Congress may soon repeal a second provision of the 2010 federal healthcare law. The budget deal the Obama administration worked out with congressional Republicans on Friday to fund the federal government through the end of the current fiscal year also would scrap a provision of the health insurance law that will allow workers to buy coverage in future insurance marketplaces, Senate staff confirmed Monday.
Budget deal includes scrapping another reform law provision
The provision allows workers whose share of their employer-provided insurance coverage is 8% to 9.9% of their gross income to instead opt for coverage through insurance exchanges—expected to launch in 2014—and requires the employer to turn over the amount spent on that worker's insurance coverage. If a worker could find lower-cost coverage on the exchange than their employer provided, the employee could keep the difference.
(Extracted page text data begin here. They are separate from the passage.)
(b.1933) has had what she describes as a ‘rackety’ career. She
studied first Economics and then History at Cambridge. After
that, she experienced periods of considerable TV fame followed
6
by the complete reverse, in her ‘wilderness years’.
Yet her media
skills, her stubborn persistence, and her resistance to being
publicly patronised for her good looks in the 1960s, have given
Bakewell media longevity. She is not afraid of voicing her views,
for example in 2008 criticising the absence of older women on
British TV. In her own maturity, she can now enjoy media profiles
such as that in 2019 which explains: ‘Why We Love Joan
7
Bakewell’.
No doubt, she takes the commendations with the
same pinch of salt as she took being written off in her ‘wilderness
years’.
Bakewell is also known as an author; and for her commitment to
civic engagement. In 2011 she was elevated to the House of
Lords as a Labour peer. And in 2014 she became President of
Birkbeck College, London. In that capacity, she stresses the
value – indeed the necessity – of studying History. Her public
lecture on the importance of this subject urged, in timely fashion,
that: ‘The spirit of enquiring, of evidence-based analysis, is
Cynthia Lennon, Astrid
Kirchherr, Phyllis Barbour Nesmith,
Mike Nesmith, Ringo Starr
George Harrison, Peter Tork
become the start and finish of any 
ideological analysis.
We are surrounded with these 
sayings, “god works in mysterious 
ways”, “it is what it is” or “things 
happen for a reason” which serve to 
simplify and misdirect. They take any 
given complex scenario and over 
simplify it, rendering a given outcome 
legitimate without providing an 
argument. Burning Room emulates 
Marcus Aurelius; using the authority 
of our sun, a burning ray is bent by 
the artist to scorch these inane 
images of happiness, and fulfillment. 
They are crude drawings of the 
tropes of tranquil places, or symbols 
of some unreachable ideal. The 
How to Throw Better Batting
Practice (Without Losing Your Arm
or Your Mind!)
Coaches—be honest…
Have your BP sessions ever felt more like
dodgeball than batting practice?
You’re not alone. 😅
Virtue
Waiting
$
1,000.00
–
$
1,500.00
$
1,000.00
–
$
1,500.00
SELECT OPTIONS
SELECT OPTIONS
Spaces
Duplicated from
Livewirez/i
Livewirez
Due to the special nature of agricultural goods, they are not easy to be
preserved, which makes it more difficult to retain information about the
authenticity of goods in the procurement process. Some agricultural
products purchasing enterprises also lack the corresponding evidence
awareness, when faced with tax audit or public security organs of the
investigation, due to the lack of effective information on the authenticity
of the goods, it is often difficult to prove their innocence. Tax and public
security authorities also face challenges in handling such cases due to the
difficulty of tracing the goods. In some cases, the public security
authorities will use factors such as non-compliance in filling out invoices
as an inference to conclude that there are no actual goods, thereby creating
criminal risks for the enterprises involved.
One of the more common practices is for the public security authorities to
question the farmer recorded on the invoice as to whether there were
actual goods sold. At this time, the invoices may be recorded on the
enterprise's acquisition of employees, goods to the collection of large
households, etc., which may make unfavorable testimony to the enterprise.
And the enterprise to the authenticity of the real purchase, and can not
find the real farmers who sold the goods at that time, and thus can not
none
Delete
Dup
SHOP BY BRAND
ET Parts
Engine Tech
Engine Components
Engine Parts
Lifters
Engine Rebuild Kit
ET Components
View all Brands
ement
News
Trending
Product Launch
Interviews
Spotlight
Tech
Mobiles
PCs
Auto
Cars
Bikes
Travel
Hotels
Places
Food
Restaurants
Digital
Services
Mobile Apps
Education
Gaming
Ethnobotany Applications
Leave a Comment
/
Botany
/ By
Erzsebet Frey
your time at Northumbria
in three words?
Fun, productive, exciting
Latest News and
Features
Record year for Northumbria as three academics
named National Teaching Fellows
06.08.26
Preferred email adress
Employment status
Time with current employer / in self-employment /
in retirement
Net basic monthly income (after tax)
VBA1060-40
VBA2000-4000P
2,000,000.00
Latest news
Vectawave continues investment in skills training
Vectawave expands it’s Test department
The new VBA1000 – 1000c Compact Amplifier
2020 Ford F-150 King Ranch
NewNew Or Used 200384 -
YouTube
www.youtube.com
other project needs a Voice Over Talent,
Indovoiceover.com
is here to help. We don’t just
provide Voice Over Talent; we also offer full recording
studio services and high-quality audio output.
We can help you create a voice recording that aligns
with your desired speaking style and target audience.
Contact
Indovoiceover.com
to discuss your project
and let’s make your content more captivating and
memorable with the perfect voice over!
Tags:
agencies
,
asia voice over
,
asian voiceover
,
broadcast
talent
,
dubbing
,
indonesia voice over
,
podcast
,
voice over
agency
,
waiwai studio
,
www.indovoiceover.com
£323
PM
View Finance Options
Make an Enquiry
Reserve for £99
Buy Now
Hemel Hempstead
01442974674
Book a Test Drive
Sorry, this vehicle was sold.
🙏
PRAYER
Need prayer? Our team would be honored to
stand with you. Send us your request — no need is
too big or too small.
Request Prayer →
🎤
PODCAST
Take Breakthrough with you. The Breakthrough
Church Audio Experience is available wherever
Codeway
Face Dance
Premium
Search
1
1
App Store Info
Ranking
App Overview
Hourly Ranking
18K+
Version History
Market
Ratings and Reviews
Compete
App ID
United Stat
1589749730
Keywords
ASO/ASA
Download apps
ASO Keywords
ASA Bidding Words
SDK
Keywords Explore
The measure is a relatively low-cost component of the law for the federal government that would add $4 billion to the deficit over the first 10 years, because of reduced taxable wages of qualifying workers.
Sen. Ron Wyden (D-Ore.), who authored the provision, wrote on Saturday in the Huffington Post that he did not know why elimination of the provision was included in the budget agreement. But supporters of the program said Monday that they suspected it was targeted by business and union leaders who worried it would undermine the current insurance system.
Wyden described the measure as “a safety net and a bridge to another system” because the employer sponsored health insurance system is “currently unsustainable.”
“Premiums are going to keep going higher and higher burdening both employers and employees,” Wyden wrote.
If Congress approves the budget compromise that includes elimination of the employee voucher program—as expected—then it would be the second repeal of a provision of the 2010 health law. Congress eliminated a tax reporting requirement of the law earlier this month.